§ Instrucciones y requisitos:
Enumera todas las cosas que, según el fragmento del documento, acompañaban a los egipcios encerrados en sus pirámides.

Félix de Azúa
¿Así que te dedicas a esas cosas? ¿Lo del arte y tal? ¿La cultura? Llevábamos ya muchas horas en aquel bar de copas con el estruendo habitual, seguramente estábamos fatigados y la fatiga produce irritación.
Sí. ¿Y no te aburre? Mortalmente. ¿Pues por qué sigues con eso? ¡Y yo qué sé! O a lo mejor lo sé. En todo caso, lo supe, pero me he olvidado. Creo que lo sabía. Ya no sé si lo sabía o me hacía ilusiones.
Entonces me parecía imposible no creer que los egipcios seguían encerrados en sus pirámides, con sus jeroglíficos, sus cocodrilos, una escudilla con cereales, el sistema solar y la momia de un gato. Si no estaban allí, ¿dónde están? ¿En qué memoria? ¿O eran sólo ficción, como los Nibelungos?

§ Datos proporcionados:
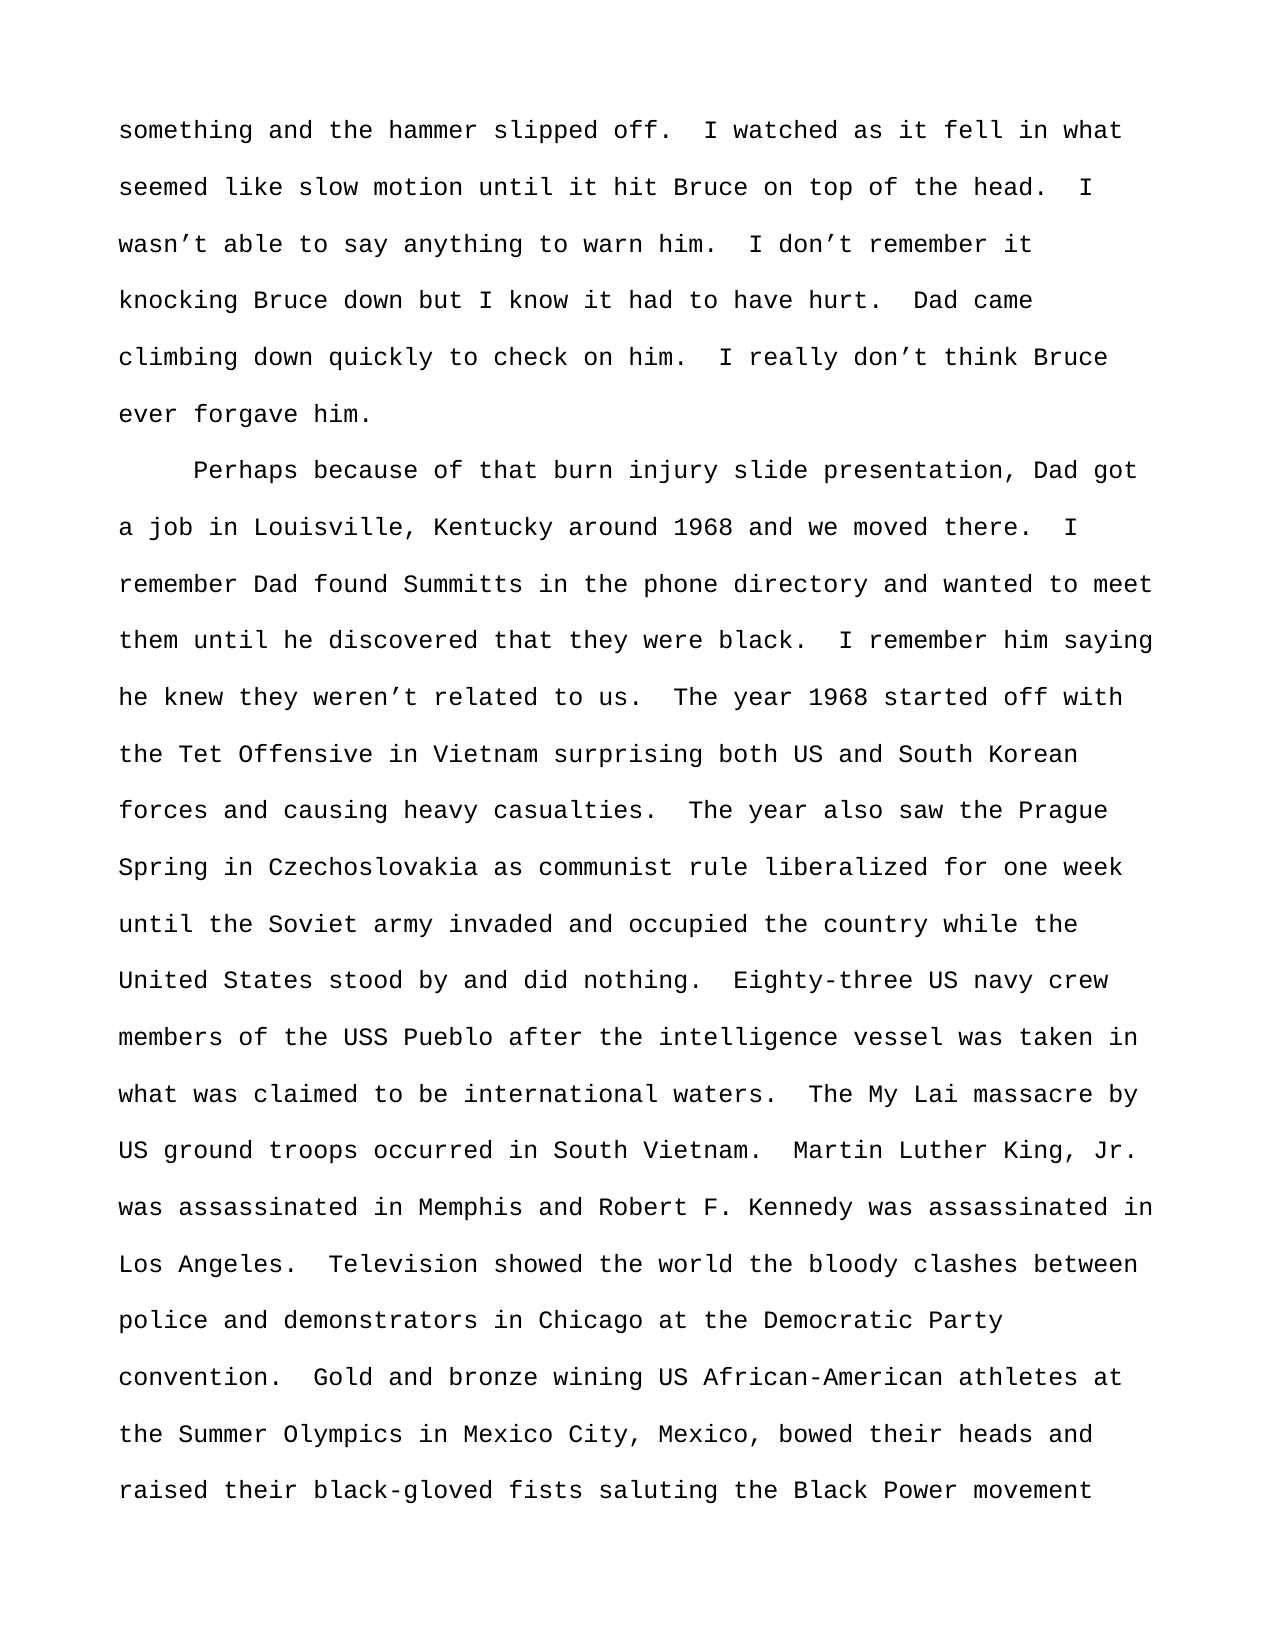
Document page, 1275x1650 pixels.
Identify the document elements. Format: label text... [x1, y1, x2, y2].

text Perhaps because of that burn injury slide presentation, Dad got a job in Louisville, Kentucky around 1968 and we moved there. I remember Dad found Summitts in the phone directory and wanted to meet them until he discovered that they were black. I remember him saying he knew they weren’t related to us. The year 1968 started off with the Tet Offensive in Vietnam surprising both US and South Korean forces and causing heavy casualties. The year also saw the Prague Spring in Czechoslovakia as communist rule liberalized for one week until the Soviet army invaded and occupied the country while the United States stood by and did nothing. Eighty-three US navy crew members of the USS Pueblo after the intelligence vessel was taken in what was claimed to be international waters. The My Lai massacre by US ground troops occurred in South Vietnam. Martin Luther King, Jr. was assassinated in Memphis and Robert F. Kennedy was assassinated in Los Angeles. Television showed the world the bloody clashes between police and demonstrators in Chicago at the Democratic Party convention. Gold and bronze wining US African-American athletes at the Summer Olympics in Mexico City, Mexico, bowed their heads and raised their black-gloved fists saluting the Black Power movement [118, 458, 1157, 1506]
text something and the hammer slipped off. I watched as it fell in what seemed like slow motion until it hit Bruce on top of the head. I wasn’t able to say anything to warn him. I don’t remember it knocking Bruce down but I know it had to have hurt. Dad came climbing down quickly to check on him. I really don’t think Bruce ever forgave him. [118, 118, 1157, 430]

§ Respuesta:
- sus jeroglíficos
- sus cocodrilos
- una escudilla con cereales
- el sistema solar
- la momia de un gato